Excerpts from a dataset:
%%

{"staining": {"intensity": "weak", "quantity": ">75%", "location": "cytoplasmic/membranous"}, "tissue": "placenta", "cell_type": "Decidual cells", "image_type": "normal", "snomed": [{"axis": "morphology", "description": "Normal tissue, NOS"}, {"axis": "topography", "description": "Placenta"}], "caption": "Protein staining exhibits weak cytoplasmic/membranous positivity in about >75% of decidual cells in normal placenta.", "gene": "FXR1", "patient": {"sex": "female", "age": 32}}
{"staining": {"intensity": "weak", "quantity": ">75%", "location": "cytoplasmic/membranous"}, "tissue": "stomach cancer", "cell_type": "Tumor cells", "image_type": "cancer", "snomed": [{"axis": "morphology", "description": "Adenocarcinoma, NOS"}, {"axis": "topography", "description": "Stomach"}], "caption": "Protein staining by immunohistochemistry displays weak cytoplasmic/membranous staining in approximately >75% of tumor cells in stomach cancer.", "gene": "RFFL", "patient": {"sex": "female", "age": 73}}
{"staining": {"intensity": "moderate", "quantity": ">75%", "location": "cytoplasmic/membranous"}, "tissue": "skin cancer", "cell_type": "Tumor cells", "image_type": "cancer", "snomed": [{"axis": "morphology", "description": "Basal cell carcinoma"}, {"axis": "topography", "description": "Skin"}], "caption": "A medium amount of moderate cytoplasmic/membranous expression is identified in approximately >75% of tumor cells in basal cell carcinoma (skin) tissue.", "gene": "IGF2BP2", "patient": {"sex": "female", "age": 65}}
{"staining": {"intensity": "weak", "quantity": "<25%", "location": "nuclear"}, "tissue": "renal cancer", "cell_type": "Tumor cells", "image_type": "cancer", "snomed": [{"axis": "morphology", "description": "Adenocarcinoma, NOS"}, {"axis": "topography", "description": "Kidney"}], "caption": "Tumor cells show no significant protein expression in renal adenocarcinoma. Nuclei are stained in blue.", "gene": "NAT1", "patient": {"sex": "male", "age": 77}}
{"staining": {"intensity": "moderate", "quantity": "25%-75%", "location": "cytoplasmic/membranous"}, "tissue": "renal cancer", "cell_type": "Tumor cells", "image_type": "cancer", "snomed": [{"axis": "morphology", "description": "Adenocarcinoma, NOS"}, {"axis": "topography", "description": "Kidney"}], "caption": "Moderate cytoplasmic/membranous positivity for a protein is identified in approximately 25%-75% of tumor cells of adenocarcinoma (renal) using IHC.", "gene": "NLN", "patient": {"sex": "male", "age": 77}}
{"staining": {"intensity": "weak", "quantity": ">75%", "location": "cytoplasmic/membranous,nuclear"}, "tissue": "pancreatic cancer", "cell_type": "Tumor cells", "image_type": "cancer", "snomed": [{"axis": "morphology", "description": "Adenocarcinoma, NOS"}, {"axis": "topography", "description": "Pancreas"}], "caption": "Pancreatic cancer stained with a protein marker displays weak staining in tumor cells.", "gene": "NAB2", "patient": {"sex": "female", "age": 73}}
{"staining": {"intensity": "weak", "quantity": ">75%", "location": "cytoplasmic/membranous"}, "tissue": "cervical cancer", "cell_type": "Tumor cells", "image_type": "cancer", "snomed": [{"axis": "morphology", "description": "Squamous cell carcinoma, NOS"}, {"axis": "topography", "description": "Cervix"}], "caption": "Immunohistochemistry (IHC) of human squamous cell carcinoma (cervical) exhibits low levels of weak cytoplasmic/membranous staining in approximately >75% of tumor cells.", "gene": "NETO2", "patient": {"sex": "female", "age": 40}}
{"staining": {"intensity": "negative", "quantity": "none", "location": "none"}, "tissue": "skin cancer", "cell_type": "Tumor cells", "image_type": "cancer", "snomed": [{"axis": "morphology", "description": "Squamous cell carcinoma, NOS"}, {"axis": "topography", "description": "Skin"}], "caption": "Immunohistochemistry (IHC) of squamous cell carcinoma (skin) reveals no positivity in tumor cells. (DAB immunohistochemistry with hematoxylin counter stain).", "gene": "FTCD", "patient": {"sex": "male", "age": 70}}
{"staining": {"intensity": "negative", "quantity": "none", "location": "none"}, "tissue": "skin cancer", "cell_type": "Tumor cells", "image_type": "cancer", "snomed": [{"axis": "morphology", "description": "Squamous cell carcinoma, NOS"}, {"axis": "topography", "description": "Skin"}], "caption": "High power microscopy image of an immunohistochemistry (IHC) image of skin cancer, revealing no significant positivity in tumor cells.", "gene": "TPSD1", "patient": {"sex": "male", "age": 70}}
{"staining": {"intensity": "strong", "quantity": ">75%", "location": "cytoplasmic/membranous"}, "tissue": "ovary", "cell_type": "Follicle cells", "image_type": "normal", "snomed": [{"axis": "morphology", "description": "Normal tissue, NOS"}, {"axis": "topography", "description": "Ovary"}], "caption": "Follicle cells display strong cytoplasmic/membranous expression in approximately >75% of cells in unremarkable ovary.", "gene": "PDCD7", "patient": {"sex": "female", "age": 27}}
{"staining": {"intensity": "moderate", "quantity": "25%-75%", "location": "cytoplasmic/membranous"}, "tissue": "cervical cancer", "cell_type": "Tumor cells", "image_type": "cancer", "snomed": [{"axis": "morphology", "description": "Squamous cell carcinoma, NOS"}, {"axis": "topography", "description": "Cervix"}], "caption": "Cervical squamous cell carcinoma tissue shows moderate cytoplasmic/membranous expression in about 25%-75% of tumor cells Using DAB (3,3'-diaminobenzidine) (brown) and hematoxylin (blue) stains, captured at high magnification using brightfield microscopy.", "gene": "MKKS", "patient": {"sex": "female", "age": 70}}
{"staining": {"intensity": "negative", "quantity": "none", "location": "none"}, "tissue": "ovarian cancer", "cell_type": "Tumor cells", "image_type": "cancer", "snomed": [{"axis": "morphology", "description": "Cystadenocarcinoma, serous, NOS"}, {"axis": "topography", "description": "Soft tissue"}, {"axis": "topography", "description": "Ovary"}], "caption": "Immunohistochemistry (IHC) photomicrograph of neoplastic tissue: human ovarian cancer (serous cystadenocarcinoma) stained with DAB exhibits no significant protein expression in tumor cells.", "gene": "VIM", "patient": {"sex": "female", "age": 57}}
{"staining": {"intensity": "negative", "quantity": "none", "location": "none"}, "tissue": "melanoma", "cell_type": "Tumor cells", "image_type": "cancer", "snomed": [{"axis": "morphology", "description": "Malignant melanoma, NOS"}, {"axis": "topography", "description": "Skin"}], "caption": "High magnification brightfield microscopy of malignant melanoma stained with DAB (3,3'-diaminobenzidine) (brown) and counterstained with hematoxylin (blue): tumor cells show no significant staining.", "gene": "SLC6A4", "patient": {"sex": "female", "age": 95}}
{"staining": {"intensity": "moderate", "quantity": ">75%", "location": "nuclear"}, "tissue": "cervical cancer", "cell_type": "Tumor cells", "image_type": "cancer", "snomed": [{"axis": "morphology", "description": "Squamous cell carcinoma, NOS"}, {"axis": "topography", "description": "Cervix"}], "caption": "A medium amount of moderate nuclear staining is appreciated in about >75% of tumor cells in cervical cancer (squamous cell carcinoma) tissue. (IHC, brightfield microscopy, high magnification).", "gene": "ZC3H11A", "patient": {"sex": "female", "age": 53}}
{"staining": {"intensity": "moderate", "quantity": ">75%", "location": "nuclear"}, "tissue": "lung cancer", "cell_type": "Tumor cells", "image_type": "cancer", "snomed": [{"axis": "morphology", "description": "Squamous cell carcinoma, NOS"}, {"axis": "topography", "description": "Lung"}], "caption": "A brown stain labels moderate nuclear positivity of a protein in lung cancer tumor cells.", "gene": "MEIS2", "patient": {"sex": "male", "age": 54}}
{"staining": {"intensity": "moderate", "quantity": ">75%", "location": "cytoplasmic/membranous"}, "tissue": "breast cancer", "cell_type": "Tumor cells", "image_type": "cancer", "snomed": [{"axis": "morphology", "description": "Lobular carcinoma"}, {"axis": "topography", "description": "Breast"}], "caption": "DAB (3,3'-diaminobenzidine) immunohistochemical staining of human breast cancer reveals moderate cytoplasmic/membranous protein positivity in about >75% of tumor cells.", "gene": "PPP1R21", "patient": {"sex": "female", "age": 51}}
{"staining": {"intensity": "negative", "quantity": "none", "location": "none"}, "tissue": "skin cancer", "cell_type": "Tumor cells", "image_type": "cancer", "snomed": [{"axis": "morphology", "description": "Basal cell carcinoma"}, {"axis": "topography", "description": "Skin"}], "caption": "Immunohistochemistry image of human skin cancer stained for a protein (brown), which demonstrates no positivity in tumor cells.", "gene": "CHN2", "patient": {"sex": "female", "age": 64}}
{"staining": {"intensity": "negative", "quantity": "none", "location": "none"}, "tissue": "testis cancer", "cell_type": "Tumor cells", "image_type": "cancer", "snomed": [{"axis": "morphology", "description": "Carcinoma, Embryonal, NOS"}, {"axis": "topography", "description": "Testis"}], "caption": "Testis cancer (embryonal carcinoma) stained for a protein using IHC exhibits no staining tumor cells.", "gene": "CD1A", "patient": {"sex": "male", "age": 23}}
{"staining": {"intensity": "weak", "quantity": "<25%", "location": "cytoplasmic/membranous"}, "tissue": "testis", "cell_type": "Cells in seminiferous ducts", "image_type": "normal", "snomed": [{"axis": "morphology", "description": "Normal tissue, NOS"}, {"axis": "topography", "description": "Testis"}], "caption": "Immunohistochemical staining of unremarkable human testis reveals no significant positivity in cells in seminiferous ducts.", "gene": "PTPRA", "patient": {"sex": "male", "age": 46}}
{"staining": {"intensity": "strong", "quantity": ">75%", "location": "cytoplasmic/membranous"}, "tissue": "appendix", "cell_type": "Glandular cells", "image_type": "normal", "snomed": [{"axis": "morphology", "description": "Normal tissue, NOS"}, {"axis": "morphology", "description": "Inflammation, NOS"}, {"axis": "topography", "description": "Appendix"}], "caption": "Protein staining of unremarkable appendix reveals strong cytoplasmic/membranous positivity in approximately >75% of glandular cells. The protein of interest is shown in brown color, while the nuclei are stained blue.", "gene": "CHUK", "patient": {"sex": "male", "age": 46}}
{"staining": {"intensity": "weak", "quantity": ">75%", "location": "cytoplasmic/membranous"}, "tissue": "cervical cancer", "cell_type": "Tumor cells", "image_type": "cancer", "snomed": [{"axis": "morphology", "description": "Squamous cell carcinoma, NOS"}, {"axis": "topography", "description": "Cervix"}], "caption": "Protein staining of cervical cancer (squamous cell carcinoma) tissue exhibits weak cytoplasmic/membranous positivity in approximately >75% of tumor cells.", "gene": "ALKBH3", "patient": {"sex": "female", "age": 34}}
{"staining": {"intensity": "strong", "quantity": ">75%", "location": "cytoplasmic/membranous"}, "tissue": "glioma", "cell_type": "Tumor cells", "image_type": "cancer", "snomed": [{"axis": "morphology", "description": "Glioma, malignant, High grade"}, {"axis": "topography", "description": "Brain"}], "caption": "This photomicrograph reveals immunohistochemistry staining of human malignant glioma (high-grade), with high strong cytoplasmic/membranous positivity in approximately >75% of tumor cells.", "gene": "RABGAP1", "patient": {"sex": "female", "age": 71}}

%%

Task description » Scan the records above for the word "photomicrograph". Show each line in which it appears.

Answer area »
{"staining": {"intensity": "negative", "quantity": "none", "location": "none"}, "tissue": "ovarian cancer", "cell_type": "Tumor cells", "image_type": "cancer", "snomed": [{"axis": "morphology", "description": "Cystadenocarcinoma, serous, NOS"}, {"axis": "topography", "description": "Soft tissue"}, {"axis": "topography", "description": "Ovary"}], "caption": "Immunohistochemistry (IHC) photomicrograph of neoplastic tissue: human ovarian cancer (serous cystadenocarcinoma) stained with DAB exhibits no significant protein expression in tumor cells.", "gene": "VIM", "patient": {"sex": "female", "age": 57}}
{"staining": {"intensity": "strong", "quantity": ">75%", "location": "cytoplasmic/membranous"}, "tissue": "glioma", "cell_type": "Tumor cells", "image_type": "cancer", "snomed": [{"axis": "morphology", "description": "Glioma, malignant, High grade"}, {"axis": "topography", "description": "Brain"}], "caption": "This photomicrograph reveals immunohistochemistry staining of human malignant glioma (high-grade), with high strong cytoplasmic/membranous positivity in approximately >75% of tumor cells.", "gene": "RABGAP1", "patient": {"sex": "female", "age": 71}}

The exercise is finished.